=== Section Start ===

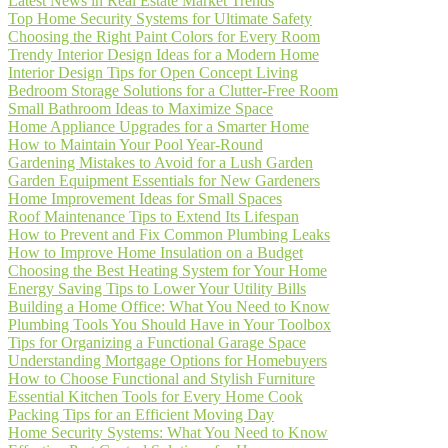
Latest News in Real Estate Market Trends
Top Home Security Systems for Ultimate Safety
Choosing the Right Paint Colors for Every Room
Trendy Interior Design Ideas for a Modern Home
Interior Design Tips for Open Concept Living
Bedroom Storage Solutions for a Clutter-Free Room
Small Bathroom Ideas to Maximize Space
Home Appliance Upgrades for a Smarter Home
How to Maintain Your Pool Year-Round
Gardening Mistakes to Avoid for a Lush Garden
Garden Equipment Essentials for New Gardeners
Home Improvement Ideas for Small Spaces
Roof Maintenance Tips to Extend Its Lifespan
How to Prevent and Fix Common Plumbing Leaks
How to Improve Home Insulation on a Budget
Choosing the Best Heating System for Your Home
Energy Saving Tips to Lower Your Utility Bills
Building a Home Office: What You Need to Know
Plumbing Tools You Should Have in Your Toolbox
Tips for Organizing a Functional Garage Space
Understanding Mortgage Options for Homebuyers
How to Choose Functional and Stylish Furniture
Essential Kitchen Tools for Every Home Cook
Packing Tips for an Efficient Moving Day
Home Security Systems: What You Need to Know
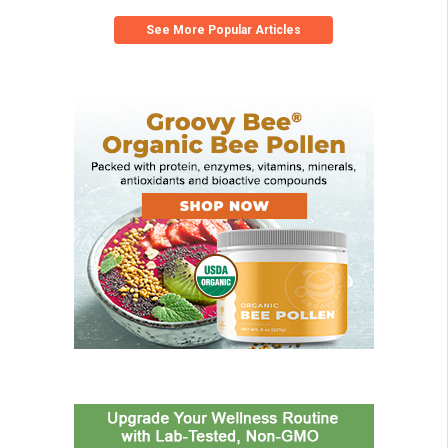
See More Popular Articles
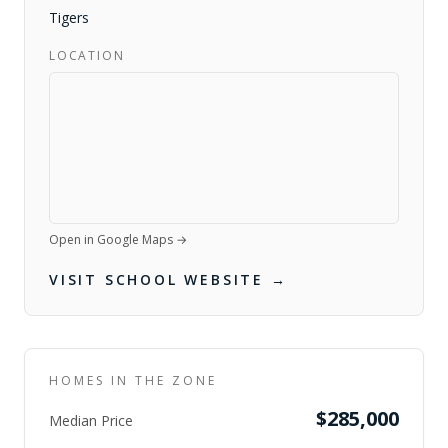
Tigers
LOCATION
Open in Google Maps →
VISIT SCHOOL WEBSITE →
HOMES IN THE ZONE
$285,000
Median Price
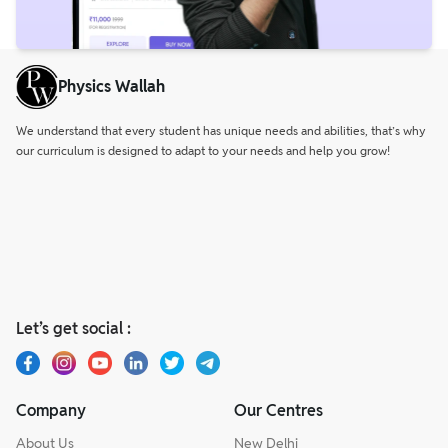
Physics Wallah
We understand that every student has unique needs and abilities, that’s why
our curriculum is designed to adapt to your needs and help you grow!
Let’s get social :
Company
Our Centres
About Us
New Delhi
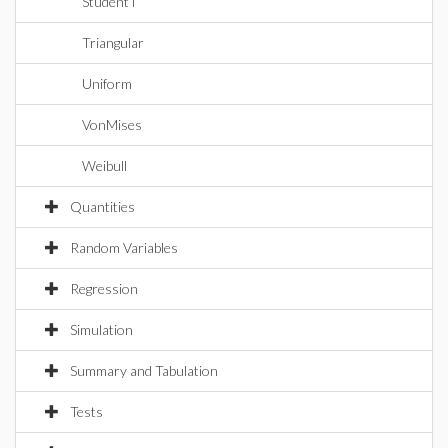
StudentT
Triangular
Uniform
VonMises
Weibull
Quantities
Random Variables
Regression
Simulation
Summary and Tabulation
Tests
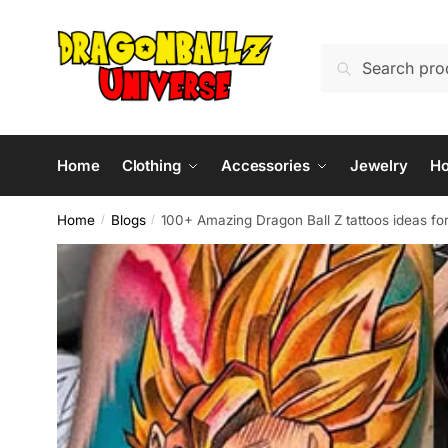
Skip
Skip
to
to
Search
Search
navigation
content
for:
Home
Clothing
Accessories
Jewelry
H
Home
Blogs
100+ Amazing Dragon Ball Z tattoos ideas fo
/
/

=== Section End ===

• WHAT IS BEING ASKED
Your output should be the lines from the one with "Garden Equipment Essentials for New Gardeners" through the end of the listing, copied exactly and with the pictures left out.

• RESULT OF THE EXERCISE
Garden Equipment Essentials for New Gardeners
Home Improvement Ideas for Small Spaces
Roof Maintenance Tips to Extend Its Lifespan
How to Prevent and Fix Common Plumbing Leaks
How to Improve Home Insulation on a Budget
Choosing the Best Heating System for Your Home
Energy Saving Tips to Lower Your Utility Bills
Building a Home Office: What You Need to Know
Plumbing Tools You Should Have in Your Toolbox
Tips for Organizing a Functional Garage Space
Understanding Mortgage Options for Homebuyers
How to Choose Functional and Stylish Furniture
Essential Kitchen Tools for Every Home Cook
Packing Tips for an Efficient Moving Day
Home Security Systems: What You Need to Know
See More Popular Articles
Tigers
LOCATION
Open in Google Maps →
VISIT SCHOOL WEBSITE →
HOMES IN THE ZONE
$285,000
Median Price
Physics Wallah
We understand that every student has unique needs and abilities, that’s why
our curriculum is designed to adapt to your needs and help you grow!
Let’s get social :
Company
Our Centres
About Us
New Delhi
StudentT
Triangular
Uniform
VonMises
Weibull
Quantities
Random Variables
Regression
Simulation
Summary and Tabulation
Tests
Skip
Skip
to
to
Search
Search
navigation
content
for:
Home
Clothing
Accessories
Jewelry
H
Home
Blogs
100+ Amazing Dragon Ball Z tattoos ideas fo
/
/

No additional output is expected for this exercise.